* What needs to be done:
Quote from the material the stretch from the line containing "Rendered at 1654 by 931 pixels." through the line containing "text_box [1050, 337, 1163, 413]", with both of those lines included, reproducing every line character for character.
◆ ◆ ◆ ◆ ◆ ◆ ◆
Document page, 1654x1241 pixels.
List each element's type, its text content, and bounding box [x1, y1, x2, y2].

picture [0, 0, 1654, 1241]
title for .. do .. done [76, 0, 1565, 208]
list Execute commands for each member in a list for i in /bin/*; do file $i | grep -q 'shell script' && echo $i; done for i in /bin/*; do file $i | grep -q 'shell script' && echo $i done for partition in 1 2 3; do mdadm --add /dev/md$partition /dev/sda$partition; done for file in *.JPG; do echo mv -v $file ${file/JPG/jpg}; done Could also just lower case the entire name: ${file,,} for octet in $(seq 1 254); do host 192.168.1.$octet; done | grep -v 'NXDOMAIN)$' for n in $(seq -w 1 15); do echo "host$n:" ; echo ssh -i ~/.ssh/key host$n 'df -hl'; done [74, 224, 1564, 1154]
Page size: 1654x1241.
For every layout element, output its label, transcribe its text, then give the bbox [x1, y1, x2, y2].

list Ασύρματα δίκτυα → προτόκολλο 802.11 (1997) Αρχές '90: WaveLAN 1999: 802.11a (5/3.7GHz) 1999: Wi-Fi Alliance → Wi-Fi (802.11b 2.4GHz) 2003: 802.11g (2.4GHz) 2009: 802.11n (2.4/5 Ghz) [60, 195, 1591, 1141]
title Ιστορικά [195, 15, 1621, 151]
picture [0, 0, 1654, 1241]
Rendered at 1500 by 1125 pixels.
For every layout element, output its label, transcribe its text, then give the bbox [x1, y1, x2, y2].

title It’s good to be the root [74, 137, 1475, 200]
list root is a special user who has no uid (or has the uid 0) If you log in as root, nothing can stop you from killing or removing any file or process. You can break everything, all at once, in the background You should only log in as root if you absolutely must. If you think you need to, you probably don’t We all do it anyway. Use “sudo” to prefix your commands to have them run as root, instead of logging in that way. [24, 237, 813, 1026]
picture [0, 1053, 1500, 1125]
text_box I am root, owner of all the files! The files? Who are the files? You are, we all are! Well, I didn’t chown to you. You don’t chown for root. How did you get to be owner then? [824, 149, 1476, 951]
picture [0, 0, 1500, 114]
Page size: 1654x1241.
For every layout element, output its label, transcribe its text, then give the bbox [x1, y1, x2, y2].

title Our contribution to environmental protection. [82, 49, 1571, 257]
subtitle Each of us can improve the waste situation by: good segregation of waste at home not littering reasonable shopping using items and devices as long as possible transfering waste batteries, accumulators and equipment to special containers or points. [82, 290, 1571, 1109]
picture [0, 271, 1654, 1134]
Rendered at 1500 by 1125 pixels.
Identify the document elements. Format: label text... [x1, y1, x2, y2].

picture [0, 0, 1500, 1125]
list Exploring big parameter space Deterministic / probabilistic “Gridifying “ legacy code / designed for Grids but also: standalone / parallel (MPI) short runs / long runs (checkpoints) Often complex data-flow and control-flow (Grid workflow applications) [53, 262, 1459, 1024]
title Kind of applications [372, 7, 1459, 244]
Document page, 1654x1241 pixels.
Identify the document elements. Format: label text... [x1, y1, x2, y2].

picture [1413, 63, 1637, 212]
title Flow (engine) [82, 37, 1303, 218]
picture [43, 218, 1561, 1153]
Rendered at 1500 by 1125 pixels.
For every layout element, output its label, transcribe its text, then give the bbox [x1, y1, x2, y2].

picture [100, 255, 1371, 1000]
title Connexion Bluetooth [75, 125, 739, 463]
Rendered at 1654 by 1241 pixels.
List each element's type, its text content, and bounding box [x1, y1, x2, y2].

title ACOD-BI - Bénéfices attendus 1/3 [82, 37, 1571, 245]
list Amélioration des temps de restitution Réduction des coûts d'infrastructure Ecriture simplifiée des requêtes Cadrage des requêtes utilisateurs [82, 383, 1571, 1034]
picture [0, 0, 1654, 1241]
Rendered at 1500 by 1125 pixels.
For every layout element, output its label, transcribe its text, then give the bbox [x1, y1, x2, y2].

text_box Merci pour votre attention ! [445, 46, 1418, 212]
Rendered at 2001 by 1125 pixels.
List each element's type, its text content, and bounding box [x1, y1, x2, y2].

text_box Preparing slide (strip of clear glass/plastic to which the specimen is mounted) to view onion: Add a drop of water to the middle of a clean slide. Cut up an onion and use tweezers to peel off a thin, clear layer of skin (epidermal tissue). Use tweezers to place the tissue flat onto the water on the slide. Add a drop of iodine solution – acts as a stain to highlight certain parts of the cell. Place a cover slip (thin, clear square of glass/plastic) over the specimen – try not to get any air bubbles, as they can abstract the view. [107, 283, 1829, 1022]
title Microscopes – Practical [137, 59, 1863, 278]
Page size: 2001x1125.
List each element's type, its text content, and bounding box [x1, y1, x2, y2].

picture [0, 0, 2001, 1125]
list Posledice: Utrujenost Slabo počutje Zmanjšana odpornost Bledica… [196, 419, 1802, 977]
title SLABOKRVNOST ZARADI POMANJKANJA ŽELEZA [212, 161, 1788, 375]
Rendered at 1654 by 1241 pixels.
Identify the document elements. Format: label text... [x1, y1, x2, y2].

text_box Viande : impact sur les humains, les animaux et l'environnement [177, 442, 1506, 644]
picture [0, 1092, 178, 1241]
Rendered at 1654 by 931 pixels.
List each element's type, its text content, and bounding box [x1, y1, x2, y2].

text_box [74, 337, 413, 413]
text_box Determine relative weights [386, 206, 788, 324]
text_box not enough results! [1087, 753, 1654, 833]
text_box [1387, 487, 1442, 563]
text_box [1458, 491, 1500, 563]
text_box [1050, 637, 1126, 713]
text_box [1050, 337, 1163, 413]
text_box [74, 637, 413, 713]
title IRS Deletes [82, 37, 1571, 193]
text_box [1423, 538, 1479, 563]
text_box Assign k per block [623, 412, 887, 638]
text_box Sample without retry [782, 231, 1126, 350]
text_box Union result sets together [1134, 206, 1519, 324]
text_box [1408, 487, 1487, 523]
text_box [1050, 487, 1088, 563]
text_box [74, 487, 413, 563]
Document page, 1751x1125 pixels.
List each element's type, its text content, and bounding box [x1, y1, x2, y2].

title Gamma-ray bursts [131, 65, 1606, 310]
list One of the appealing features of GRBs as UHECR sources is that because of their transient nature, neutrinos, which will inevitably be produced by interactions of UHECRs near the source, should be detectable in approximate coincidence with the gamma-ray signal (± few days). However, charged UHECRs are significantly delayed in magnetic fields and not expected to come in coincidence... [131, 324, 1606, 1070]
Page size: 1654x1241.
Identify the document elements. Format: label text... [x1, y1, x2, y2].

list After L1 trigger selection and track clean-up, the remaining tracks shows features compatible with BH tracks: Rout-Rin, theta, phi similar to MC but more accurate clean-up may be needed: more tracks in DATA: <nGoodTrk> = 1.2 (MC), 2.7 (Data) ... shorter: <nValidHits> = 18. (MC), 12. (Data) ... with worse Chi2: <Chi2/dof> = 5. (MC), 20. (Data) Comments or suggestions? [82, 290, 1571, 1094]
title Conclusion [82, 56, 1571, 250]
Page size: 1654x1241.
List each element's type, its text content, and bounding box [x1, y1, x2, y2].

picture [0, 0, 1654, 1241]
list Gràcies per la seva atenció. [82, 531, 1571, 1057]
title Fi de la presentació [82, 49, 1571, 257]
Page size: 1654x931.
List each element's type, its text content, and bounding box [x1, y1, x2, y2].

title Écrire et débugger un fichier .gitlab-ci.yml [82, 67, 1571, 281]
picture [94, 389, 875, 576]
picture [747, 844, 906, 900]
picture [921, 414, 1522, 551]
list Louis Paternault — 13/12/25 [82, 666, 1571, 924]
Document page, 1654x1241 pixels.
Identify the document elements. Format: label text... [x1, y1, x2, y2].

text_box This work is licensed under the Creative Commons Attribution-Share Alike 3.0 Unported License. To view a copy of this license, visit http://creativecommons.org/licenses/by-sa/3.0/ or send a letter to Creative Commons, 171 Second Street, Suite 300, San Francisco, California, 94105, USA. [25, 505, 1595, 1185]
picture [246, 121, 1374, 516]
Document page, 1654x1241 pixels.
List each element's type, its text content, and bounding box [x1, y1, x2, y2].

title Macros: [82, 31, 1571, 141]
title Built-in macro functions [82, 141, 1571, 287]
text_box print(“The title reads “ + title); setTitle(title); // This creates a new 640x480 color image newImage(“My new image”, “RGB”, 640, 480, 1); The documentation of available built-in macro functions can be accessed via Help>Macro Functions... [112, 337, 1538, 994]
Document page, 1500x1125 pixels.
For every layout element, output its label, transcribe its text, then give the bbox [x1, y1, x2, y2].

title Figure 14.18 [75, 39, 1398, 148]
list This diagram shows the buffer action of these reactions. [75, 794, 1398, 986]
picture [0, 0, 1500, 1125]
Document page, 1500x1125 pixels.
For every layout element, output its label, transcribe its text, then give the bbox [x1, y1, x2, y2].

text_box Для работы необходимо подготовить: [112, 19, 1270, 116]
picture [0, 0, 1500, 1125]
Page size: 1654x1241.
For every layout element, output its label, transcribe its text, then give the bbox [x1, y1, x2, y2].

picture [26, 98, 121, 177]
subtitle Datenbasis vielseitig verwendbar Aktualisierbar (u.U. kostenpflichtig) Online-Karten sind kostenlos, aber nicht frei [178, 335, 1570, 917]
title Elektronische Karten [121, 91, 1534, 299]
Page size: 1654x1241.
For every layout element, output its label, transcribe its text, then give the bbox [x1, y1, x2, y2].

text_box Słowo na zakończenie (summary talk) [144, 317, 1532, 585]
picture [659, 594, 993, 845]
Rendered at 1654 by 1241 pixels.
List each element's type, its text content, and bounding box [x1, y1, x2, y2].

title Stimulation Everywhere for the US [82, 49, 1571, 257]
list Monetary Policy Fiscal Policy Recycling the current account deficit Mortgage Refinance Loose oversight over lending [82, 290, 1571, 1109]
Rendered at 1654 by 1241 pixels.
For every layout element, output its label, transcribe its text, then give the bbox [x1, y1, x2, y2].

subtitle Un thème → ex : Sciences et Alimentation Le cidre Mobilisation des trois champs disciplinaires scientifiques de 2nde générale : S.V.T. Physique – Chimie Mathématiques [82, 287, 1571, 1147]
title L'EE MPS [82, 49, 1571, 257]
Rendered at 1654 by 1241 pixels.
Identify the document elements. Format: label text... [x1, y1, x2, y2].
◆ ◆ ◆ ◆ ◆ ◆ ◆
* Task response:
Rendered at 1654 by 931 pixels.
List each element's type, its text content, and bounding box [x1, y1, x2, y2].

text_box [74, 337, 413, 413]
text_box Determine relative weights [386, 206, 788, 324]
text_box not enough results! [1087, 753, 1654, 833]
text_box [1387, 487, 1442, 563]
text_box [1458, 491, 1500, 563]
text_box [1050, 637, 1126, 713]
text_box [1050, 337, 1163, 413]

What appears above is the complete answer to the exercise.